= Derbyshire and Nottinghamshire Miners' Association =

The Derbyshire and Nottinghamshire Miners' Association was an early union representing coal miners in parts of the East Midlands of England.

The union was founded around the turn of 1863 and 1864 by two miners: William Ball, and one other who died shortly after establishing the union. The union attracted hostility from mine owners, and members risked victimisation, so it initially operated secretively. Most of its early members had previously been part of a short-lived union established in 1844, but by 1866, the new union had only 300 members.

The union affiliated to the Miners' National Union (MNU), and in 1866, it sent William Brown to the area as a full-time organiser, intending to operate publicly and attract new members. He was enormously successful, bringing membership up to 7,000 within a year. He worked with local Methodist preachers, who led hymn-singing at union meetings, and also organised co-operation with the neighbouring South Yorkshire Miners' Association (SYMA).

In response to the newly confident union, mineowners in Staveley sacked 500 workers for union membership, out of a total workforce of 1,800 in the town. Owners in Hucknall and Kimberley then locked out miners, and the three areas brought in strikebreakers from across Britain. The union counterclaimed for a working day of less than 12 hours, and when being paid by the ton, for this to be based on 21 cwt, not 28 cwt.

The dispute continued into 1867, with the local union receiving support from the MNU, the Organised Trades Association of Nottingham and the London Trades Council, but by the summer, funds were running low, and most of the strikers had either agreed to leave the union, or had moved away to find work elsewhere. At the start of the year, the union remained strong in south Derbyshire, but in February, owners started a lock-out there. Union members remained solid for over a year, but when union funds ran out in March 1868, they had to admit defeat.

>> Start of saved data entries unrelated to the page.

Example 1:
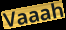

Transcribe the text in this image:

Vaaah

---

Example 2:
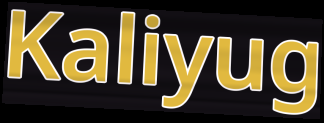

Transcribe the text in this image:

Kaliyug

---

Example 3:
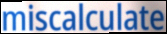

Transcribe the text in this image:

miscalculate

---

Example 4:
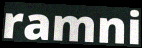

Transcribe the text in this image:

ramni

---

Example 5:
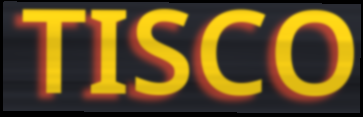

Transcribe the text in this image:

TISCOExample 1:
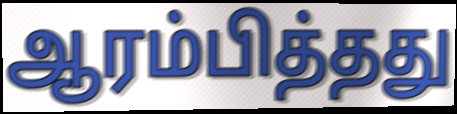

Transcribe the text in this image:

ஆரம்பித்தது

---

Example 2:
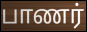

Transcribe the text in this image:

பாணர்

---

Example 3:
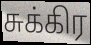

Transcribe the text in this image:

சுக்கிர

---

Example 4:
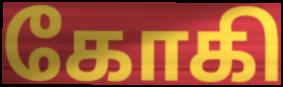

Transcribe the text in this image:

கோகி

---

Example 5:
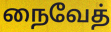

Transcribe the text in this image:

நைவேத்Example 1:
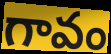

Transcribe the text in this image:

గావం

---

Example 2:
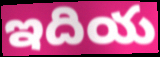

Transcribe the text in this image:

ఇదియ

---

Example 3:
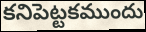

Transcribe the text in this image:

కనిపెట్టకముందు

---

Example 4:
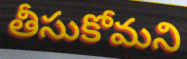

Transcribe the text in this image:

తీసుకోమని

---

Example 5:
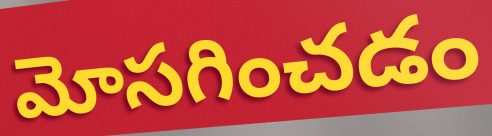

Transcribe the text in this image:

మోసగించడం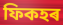
ফিকহৰ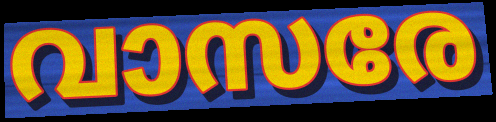
വാസരേ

By the end of 1868, union membership was down to under 500, mostly based at Cinderhill. Remaining members in south Derbyshire split away to form their own district of the MNU.

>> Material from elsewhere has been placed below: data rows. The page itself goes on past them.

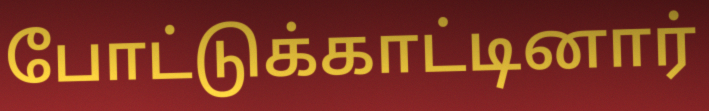
போட்டுக்காட்டினார்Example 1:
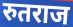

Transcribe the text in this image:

रुतराज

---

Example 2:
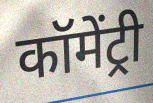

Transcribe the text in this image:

कॉमेंट्री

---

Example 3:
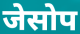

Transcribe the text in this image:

जेसोप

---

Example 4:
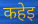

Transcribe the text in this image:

कहेइ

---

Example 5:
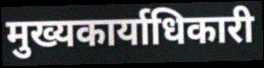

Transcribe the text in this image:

मुख्यकार्याधिकारी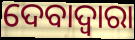
ଦେବାଦ୍ବାରା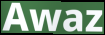
Awaz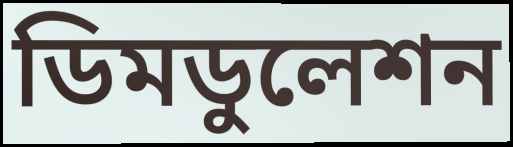
ডিমডুলেশন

From 1870, membership of the union began to slowly increase, and William Peach became its new secretary. In 1873, an early conciliation board was set up with the Butterley Company in an attempt to avoid industrial action, but this was unable to resolve various matters, leading to a strike in 1874 and another in 1875. The second strike was again defeated, and the union became moribund, remaining members in Derbyshire joining the SYMA.

Although inactive, the union remained in existence until around 1880, when the new Nottinghamshire Miners' Association and Derbyshire Miners' Association were founded.